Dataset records
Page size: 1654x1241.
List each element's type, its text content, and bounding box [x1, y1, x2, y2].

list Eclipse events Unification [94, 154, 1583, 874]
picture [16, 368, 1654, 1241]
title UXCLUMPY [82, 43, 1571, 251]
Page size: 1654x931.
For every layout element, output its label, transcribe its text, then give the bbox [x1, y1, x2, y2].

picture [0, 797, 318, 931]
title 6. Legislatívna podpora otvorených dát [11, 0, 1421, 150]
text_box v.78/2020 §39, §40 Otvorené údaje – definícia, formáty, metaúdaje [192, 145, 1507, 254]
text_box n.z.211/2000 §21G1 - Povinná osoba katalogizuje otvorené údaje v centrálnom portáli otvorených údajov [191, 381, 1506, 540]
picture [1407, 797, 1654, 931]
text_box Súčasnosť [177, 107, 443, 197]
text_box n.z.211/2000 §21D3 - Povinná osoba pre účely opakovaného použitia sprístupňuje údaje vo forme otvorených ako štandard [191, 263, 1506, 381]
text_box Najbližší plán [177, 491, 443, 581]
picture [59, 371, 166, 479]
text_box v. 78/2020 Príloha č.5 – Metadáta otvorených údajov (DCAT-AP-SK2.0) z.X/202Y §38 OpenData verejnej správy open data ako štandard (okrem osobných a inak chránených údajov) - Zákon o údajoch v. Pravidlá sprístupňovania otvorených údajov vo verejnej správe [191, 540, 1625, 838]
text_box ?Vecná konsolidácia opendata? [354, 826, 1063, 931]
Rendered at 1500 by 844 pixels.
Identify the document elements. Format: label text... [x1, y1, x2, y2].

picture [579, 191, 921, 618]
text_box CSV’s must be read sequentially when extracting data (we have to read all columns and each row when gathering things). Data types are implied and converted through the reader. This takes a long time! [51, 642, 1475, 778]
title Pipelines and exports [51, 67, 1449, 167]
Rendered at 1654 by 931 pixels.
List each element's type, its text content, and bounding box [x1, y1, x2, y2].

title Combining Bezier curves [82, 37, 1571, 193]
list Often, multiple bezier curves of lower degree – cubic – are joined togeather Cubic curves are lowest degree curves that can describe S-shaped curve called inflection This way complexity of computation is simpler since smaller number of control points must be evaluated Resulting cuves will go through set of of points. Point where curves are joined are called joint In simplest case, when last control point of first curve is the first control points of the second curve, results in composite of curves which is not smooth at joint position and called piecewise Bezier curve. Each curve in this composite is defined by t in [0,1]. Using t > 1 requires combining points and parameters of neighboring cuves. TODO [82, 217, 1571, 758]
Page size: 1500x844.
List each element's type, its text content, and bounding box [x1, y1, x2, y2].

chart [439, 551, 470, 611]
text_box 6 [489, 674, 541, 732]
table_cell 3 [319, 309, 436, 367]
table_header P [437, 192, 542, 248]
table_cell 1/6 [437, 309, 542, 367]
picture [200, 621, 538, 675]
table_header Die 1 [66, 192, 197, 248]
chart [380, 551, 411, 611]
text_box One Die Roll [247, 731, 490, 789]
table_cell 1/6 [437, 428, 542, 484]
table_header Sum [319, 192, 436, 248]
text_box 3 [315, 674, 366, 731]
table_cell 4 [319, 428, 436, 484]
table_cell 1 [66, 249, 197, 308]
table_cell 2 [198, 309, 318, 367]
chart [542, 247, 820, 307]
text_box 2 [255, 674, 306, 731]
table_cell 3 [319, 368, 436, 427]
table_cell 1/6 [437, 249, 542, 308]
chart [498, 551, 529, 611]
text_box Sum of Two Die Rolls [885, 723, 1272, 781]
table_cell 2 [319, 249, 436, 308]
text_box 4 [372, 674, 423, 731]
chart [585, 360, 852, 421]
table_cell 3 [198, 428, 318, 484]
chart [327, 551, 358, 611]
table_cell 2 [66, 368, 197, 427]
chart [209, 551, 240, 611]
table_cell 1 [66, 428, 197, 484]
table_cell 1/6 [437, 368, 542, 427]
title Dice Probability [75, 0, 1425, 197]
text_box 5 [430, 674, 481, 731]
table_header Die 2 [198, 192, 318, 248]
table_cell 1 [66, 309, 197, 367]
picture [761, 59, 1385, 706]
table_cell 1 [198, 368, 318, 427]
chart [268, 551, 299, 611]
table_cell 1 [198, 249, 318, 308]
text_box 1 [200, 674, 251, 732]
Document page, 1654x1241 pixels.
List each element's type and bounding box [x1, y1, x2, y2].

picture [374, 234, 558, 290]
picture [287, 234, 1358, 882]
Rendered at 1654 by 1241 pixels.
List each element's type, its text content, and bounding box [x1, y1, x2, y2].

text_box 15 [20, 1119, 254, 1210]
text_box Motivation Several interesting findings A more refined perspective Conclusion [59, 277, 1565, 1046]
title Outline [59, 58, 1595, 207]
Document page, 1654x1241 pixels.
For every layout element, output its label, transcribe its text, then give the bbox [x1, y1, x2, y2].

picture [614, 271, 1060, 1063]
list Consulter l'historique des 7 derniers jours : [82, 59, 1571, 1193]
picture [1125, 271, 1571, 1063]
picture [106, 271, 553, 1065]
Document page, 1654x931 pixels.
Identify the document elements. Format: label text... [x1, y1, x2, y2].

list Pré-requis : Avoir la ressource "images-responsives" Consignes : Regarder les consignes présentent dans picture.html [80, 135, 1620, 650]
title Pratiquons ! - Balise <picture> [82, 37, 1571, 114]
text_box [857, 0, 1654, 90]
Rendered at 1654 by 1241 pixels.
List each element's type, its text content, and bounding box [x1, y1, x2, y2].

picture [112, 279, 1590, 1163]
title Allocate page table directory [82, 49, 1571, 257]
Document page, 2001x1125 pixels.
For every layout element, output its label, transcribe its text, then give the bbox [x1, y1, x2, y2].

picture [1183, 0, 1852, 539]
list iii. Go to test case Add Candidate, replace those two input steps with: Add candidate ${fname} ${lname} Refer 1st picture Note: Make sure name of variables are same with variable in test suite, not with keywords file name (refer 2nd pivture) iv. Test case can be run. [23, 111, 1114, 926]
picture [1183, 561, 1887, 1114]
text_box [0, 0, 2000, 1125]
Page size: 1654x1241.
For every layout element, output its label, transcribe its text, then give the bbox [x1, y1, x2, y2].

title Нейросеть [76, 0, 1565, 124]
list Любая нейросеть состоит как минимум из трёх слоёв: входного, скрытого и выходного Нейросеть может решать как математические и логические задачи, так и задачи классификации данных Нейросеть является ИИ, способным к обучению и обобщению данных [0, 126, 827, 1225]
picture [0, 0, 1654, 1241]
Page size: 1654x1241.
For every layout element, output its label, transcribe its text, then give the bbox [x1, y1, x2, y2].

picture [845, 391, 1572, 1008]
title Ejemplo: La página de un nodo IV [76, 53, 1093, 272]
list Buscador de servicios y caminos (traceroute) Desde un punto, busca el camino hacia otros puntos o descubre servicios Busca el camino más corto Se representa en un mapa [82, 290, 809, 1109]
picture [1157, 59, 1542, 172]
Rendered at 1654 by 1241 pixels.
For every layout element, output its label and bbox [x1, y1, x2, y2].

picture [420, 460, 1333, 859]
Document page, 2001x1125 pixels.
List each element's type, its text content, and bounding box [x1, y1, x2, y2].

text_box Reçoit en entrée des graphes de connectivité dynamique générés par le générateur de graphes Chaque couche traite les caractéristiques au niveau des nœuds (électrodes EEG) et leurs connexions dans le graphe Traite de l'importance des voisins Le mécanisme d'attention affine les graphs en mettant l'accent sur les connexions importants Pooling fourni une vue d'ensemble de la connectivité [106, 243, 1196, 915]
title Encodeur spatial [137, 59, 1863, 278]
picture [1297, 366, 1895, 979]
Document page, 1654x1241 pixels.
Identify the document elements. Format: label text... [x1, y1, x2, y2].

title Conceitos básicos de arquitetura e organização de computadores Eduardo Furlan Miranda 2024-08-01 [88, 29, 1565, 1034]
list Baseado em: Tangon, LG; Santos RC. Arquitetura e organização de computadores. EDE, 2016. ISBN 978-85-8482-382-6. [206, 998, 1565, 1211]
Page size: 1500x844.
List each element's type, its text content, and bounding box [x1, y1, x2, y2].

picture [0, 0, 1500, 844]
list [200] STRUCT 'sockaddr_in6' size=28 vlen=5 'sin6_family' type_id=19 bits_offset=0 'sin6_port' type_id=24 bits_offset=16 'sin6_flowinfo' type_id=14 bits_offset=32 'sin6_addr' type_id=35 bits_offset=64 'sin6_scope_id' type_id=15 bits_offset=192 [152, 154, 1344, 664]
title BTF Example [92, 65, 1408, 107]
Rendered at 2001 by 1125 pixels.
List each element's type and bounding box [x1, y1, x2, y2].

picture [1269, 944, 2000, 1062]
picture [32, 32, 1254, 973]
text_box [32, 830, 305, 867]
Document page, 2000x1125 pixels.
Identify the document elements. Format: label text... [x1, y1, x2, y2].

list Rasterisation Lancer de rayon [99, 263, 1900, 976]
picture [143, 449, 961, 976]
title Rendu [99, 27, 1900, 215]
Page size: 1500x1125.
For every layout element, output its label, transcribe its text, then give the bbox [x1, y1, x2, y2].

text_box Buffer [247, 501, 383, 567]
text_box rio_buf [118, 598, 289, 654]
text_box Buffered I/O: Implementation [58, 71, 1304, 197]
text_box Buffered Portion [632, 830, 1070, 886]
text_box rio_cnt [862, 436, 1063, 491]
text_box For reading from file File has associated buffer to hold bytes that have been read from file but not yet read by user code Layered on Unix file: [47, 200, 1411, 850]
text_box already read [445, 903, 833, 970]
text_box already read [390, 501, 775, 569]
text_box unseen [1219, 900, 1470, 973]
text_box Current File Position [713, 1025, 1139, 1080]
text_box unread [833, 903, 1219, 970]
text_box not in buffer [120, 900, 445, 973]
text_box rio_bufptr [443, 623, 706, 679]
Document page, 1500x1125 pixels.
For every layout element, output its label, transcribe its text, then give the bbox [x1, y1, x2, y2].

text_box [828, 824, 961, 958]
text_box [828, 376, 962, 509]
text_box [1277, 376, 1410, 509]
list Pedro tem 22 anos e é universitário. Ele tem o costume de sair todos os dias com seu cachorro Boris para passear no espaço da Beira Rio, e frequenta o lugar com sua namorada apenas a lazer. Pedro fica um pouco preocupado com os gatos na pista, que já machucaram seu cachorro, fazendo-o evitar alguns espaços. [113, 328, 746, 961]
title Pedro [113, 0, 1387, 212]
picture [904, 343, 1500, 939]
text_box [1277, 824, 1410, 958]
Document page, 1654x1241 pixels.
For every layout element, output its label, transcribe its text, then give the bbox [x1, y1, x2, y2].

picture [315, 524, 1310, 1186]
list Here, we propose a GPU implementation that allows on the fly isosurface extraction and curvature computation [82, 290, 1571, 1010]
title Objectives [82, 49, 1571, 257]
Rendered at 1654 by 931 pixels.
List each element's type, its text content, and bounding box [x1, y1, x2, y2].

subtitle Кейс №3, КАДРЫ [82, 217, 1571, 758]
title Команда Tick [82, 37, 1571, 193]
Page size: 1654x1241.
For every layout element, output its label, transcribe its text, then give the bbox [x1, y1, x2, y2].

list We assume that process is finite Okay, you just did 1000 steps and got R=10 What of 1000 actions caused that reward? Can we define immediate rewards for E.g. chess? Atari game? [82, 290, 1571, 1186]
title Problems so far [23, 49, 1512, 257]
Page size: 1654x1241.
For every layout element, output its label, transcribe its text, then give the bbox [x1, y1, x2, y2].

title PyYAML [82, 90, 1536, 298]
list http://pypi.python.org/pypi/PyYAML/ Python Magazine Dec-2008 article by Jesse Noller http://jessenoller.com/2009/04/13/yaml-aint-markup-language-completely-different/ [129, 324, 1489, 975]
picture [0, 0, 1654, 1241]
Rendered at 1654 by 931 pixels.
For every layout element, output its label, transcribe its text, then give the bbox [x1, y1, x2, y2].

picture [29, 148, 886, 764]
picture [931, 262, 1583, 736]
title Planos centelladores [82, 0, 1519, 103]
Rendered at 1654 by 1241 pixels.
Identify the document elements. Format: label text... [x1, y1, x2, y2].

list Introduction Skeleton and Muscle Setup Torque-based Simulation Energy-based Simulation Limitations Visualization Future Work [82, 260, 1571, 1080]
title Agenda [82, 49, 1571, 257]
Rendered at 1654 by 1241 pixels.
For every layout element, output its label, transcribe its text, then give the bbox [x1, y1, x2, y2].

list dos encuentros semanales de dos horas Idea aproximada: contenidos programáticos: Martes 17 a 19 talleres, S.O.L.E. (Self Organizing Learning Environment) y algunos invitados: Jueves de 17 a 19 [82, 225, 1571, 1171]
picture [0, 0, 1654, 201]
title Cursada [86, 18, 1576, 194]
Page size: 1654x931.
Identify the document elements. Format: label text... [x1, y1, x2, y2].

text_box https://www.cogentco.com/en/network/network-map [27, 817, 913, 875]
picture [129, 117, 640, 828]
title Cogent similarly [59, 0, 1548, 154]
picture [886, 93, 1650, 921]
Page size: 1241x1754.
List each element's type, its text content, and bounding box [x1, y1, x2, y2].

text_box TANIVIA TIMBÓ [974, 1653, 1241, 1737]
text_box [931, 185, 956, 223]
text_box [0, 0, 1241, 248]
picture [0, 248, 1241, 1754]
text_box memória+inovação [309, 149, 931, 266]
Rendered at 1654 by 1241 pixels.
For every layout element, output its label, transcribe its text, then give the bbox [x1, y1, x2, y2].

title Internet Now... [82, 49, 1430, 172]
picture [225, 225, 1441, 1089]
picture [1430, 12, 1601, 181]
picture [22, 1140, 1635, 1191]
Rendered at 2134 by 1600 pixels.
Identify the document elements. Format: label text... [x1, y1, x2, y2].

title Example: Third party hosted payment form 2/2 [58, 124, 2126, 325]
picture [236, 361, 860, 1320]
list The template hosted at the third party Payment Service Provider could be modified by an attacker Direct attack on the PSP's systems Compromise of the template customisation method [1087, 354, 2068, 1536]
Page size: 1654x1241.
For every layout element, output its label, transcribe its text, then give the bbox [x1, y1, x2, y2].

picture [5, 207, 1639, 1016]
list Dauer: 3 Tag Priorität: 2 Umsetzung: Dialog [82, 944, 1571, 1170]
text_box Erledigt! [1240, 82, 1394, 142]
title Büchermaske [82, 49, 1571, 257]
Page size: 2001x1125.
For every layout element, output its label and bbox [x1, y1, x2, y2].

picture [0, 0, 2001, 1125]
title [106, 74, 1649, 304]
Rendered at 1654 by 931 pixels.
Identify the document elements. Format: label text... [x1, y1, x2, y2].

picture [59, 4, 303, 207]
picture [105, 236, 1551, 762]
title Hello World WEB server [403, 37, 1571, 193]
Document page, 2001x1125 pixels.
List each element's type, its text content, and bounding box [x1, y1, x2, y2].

• _WHAT THE TASK ASKS_
Copy word for word the lines of the entries above, starting at the line containing "Page size: 1241x1754." and ending at the line containing "list The template", both included.

• _WRITTEN REPLY_
Page size: 1241x1754.
List each element's type, its text content, and bounding box [x1, y1, x2, y2].

text_box TANIVIA TIMBÓ [974, 1653, 1241, 1737]
text_box [931, 185, 956, 223]
text_box [0, 0, 1241, 248]
picture [0, 248, 1241, 1754]
text_box memória+inovação [309, 149, 931, 266]
Rendered at 1654 by 1241 pixels.
For every layout element, output its label, transcribe its text, then give the bbox [x1, y1, x2, y2].

title Internet Now... [82, 49, 1430, 172]
picture [225, 225, 1441, 1089]
picture [1430, 12, 1601, 181]
picture [22, 1140, 1635, 1191]
Rendered at 2134 by 1600 pixels.
Identify the document elements. Format: label text... [x1, y1, x2, y2].

title Example: Third party hosted payment form 2/2 [58, 124, 2126, 325]
picture [236, 361, 860, 1320]
list The template hosted at the third party Payment Service Provider could be modified by an attacker Direct attack on the PSP's systems Compromise of the template customisation method [1087, 354, 2068, 1536]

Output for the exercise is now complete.